Japanese consumer confidence hit a 10-month high in April, while sales of electronic goods have risen by a fifth since the Government introduced a programme designed to encourage shoppers to buy ecologically friendly items.
Honda, the car manufacturer, has also benefited from tax breaks on fuel-efficient cars, with sales rising in the last two months. Bankruptcy rates fell last month for the first time in more than a year.
However, Japan’s exporters are struggling to find overseas buyers for their goods amid a dearth of global demand. Any recovery for the overall economy is expected to be slow.
Japan’s exports have fallen by about a third of the levels recorded last year.

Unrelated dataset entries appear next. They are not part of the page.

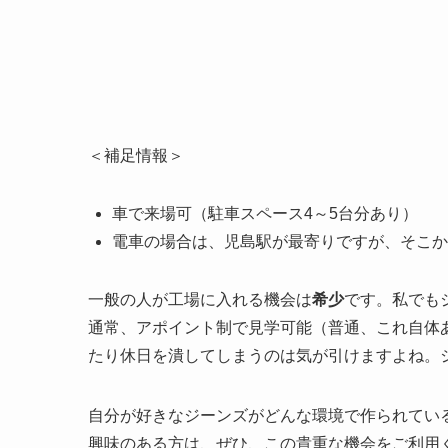
＜補足情報＞
車で来場可（駐車スペース4～5台分あり）
電車の場合は、児島駅が最寄りですが、そこから
一般の人が工場に入れる機会は
希少
です。私でも
通常、アポイント制で見学可能（普通、これ自体
たり休日を潰してしまうのは気が引けますよね。
自分が好きなジーンズがどんな環境で作られてい
興味のある方は、ぜひ、この貴重な機会をご利用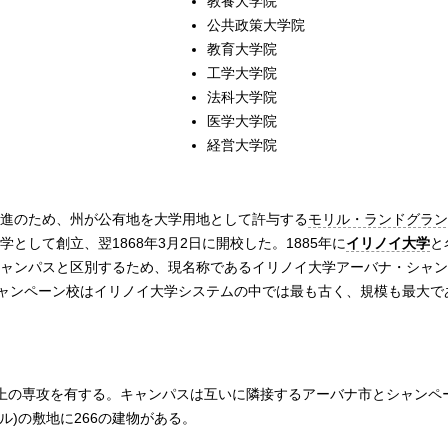
教養大学院
公共政策大学院
教育大学院
工学大学院
法科大学院
医学大学院
経営大学院
促進のため、州が公有地を大学用地として許与する
モリル・ランドグラン
学として創立、翌1868年3月2日に開校した。1885年に
イリノイ大学
と
他キャンパスと区別するため、現名称であるイリノイ大学アーバナ・シャ
ャンペーン校はイリノイ大学システムの中では最も古く、規模も最大で
0以上の専攻を有する。キャンパスは互いに隣接するアーバナ市とシャンペ
トル)の敷地に266の建物がある。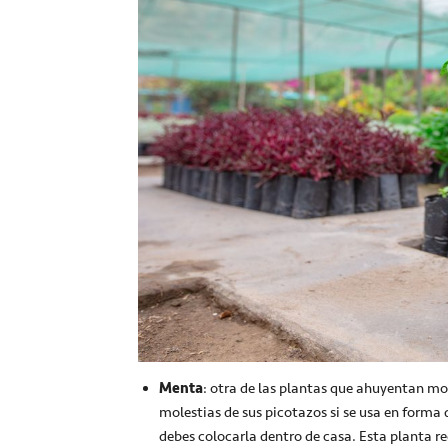
Menta
: otra de las plantas que ahuyentan mo
molestias de sus picotazos si se usa en forma 
debes colocarla dentro de casa. Esta planta re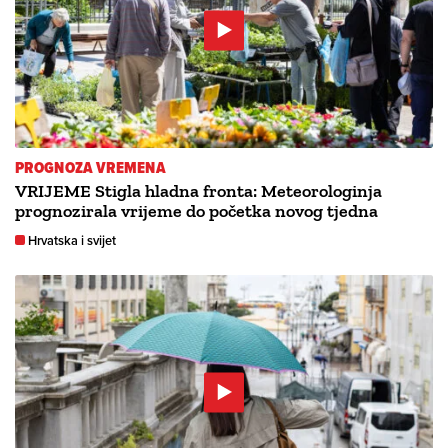
PROGNOZA VREMENA
VRIJEME Stigla hladna fronta: Meteorologinja
prognozirala vrijeme do početka novog tjedna
Hrvatska i svijet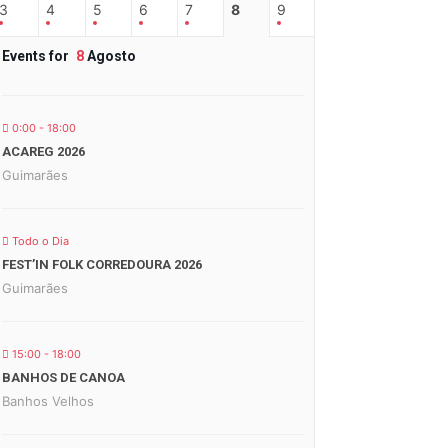
3
4
5
6
7
8
9
Events for
8
Agosto
0:00 - 18:00
ACAREG 2026
Guimarães
Todo o Dia
FEST’IN FOLK CORREDOURA 2026
Guimarães
15:00 - 18:00
BANHOS DE CANOA
Banhos Velhos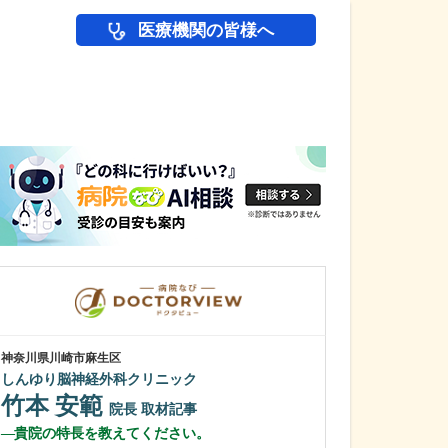
医療機関の皆様へ
医師(ドクター)の
神奈川県川崎市麻生区
広島県安芸郡府中町
しんゆり脳神経外科クリニック
西村内科医院
西村 庸夫
竹本 安範
院長
取材記事
濵口 直樹
貴院の特長を教えてください。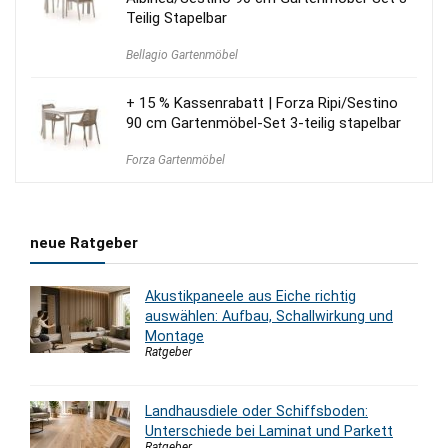
Teilig Stapelbar
Bellagio Gartenmöbel
+ 15 % Kassenrabatt | Forza Ripi/Sestino
90 cm Gartenmöbel-Set 3-teilig stapelbar
Forza Gartenmöbel
neue Ratgeber
Akustikpaneele aus Eiche richtig
auswählen: Aufbau, Schallwirkung und
Montage
Ratgeber
Landhausdiele oder Schiffsboden:
Unterschiede bei Laminat und Parkett
Ratgeber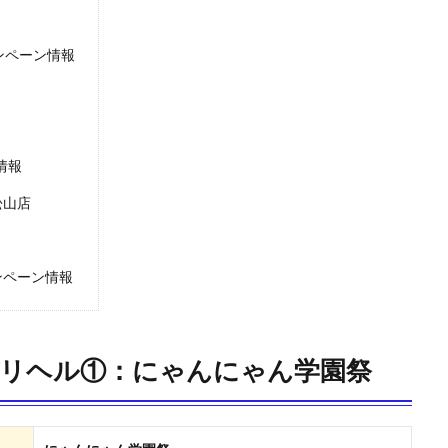
ャンペーン情報
情報
松山店
ャンペーン情報
リヘル①：にゃんにゃん学園祭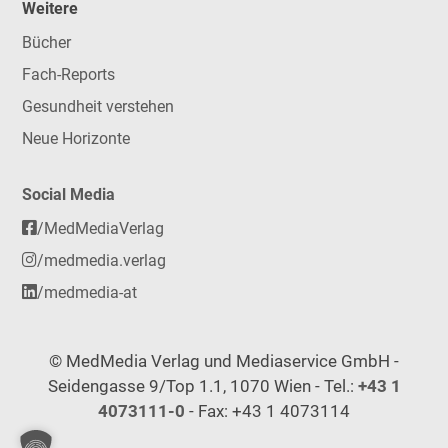
Weitere
Bücher
Fach-Reports
Gesundheit verstehen
Neue Horizonte
Social Media
/MedMediaVerlag
/medmedia.verlag
/medmedia-at
© MedMedia Verlag und Mediaservice GmbH -
Seidengasse 9/Top 1.1, 1070 Wien - Tel.:
+43 1
4073111-0
- Fax: +43 1 4073114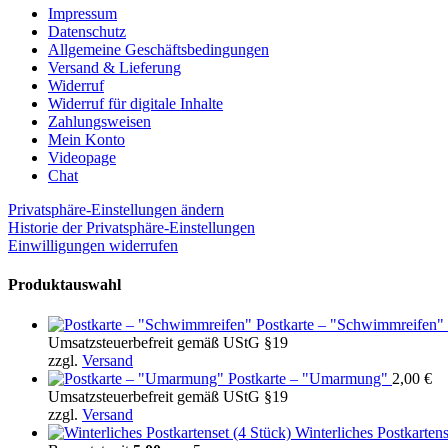
Impressum
Datenschutz
Allgemeine Geschäftsbedingungen
Versand & Lieferung
Widerruf
Widerruf für digitale Inhalte
Zahlungsweisen
Mein Konto
Videopage
Chat
Privatsphäre-Einstellungen ändern
Historie der Privatsphäre-Einstellungen
Einwilligungen widerrufen
Produktauswahl
Postkarte – "Schwimmreifen"
Umsatzsteuerbefreit gemäß UStG §19
zzgl.
Versand
Postkarte – "Umarmung"
2,00
€
Umsatzsteuerbefreit gemäß UStG §19
zzgl.
Versand
Winterliches Postkartens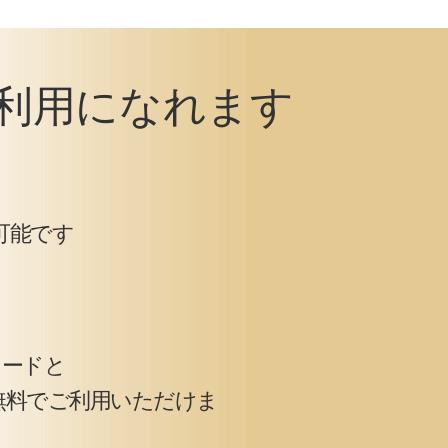
利用になれます
可能です
カードと
無料でご利用いただけま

Factories are running at about a half of their full capacity and analysts are cautioning that the boost provided by Japan’s own stimulus efforts could wane as the year progresses.
Junko Nishioka, chief economist for Japan at RBS Securities, said: “The first quarter was disastrous, but the worst for the economy has already passed … But a rebound doesn’t guarantee that Japan’s economy will regain momentum.”
Across Asia there were other glimpses of a possible recovery in economic data published today. In China, annual growth of fixed asset investment in urban areas in the first five months of the year rose to 32.9 per cent, compared to 30.5 per cent in the first four months of the year, suggesting that the Government’s stimulus plan is working.
In Australia, official figures showed that only a net 1,700 jobs were lost last month, compared with an expected drop of 30,000.